## EXERCISE DETAILS
Filter the records below, keeping every line that contains the string "True" with matching case, and copy those lines out.

━━━ DATA FOR PROCESSING ━━━

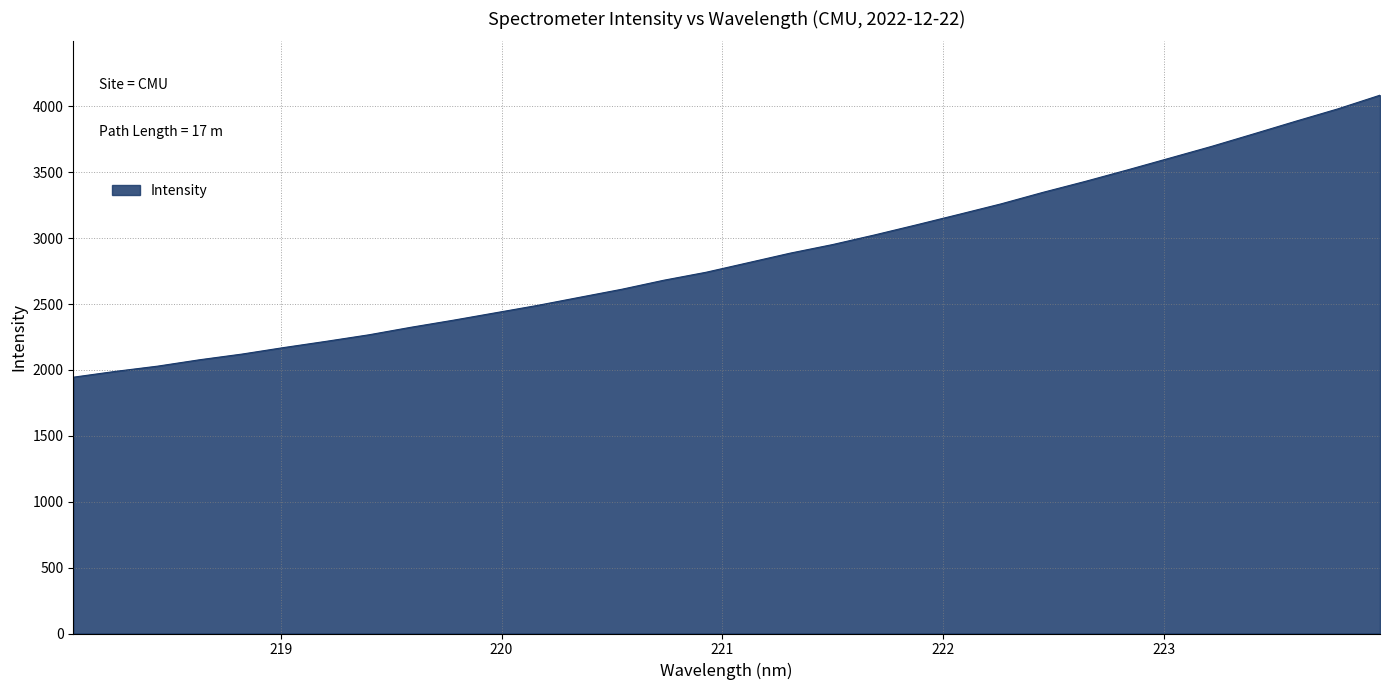

What is the minimum value shown in the chart?

1944.9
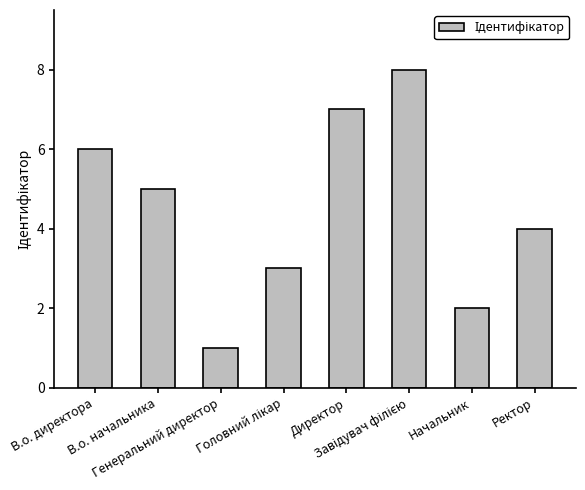

Count the values in the range 3 to 7.

5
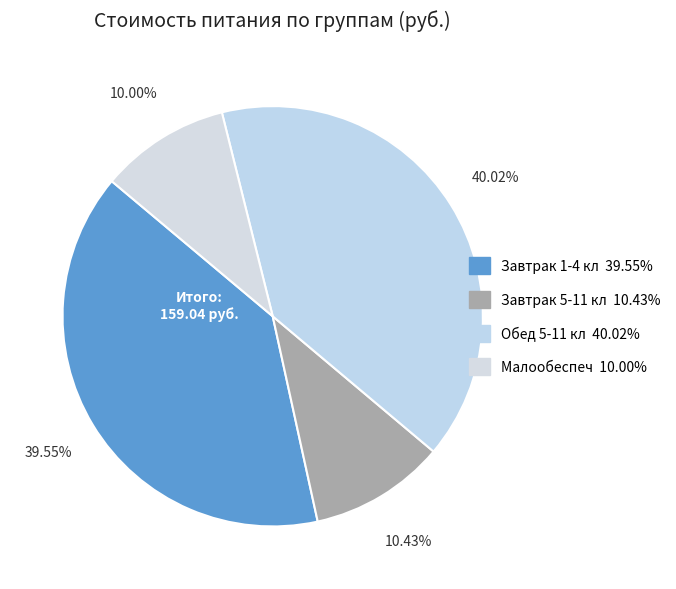

Is Завтрак 5-11 кл the majority of the pie?

No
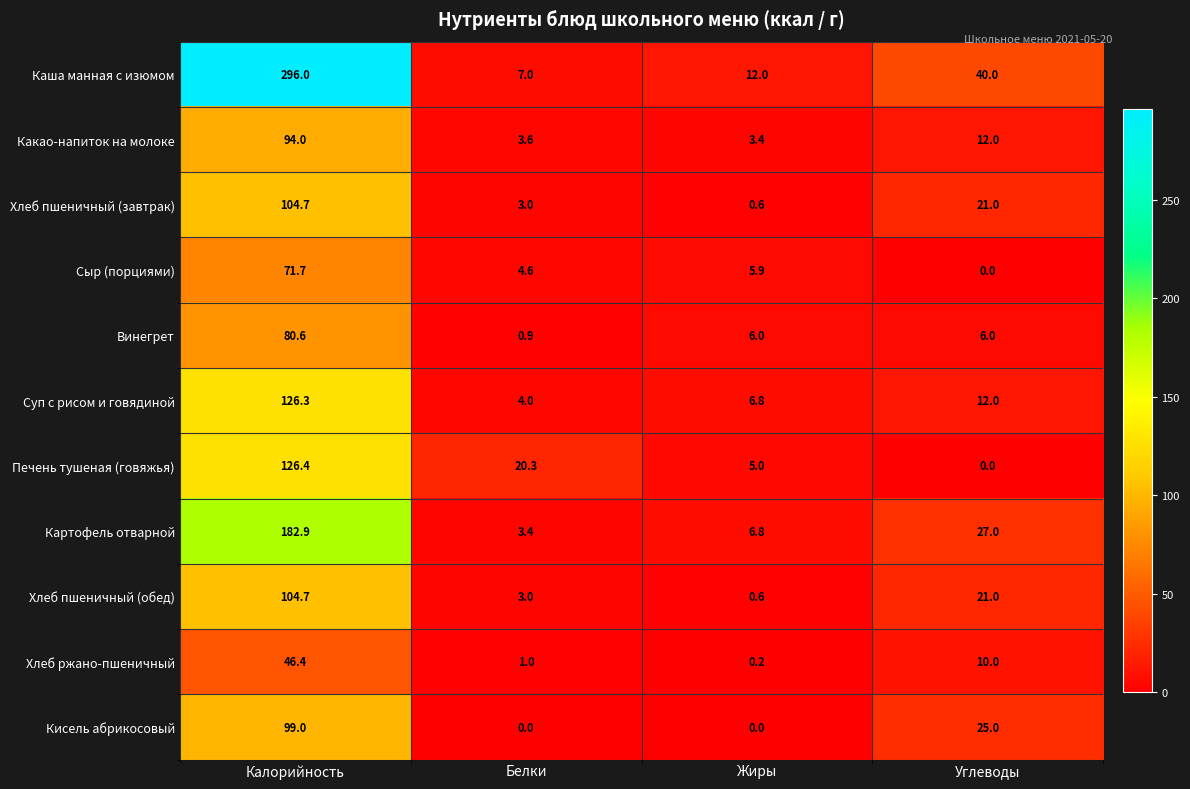

The value of Винегрет at Углеводы is 6.0. True or false?

True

━━━

## ANSWER FOR THIS EXERCISE
The value of Винегрет at Углеводы is 6.0. True or false?
True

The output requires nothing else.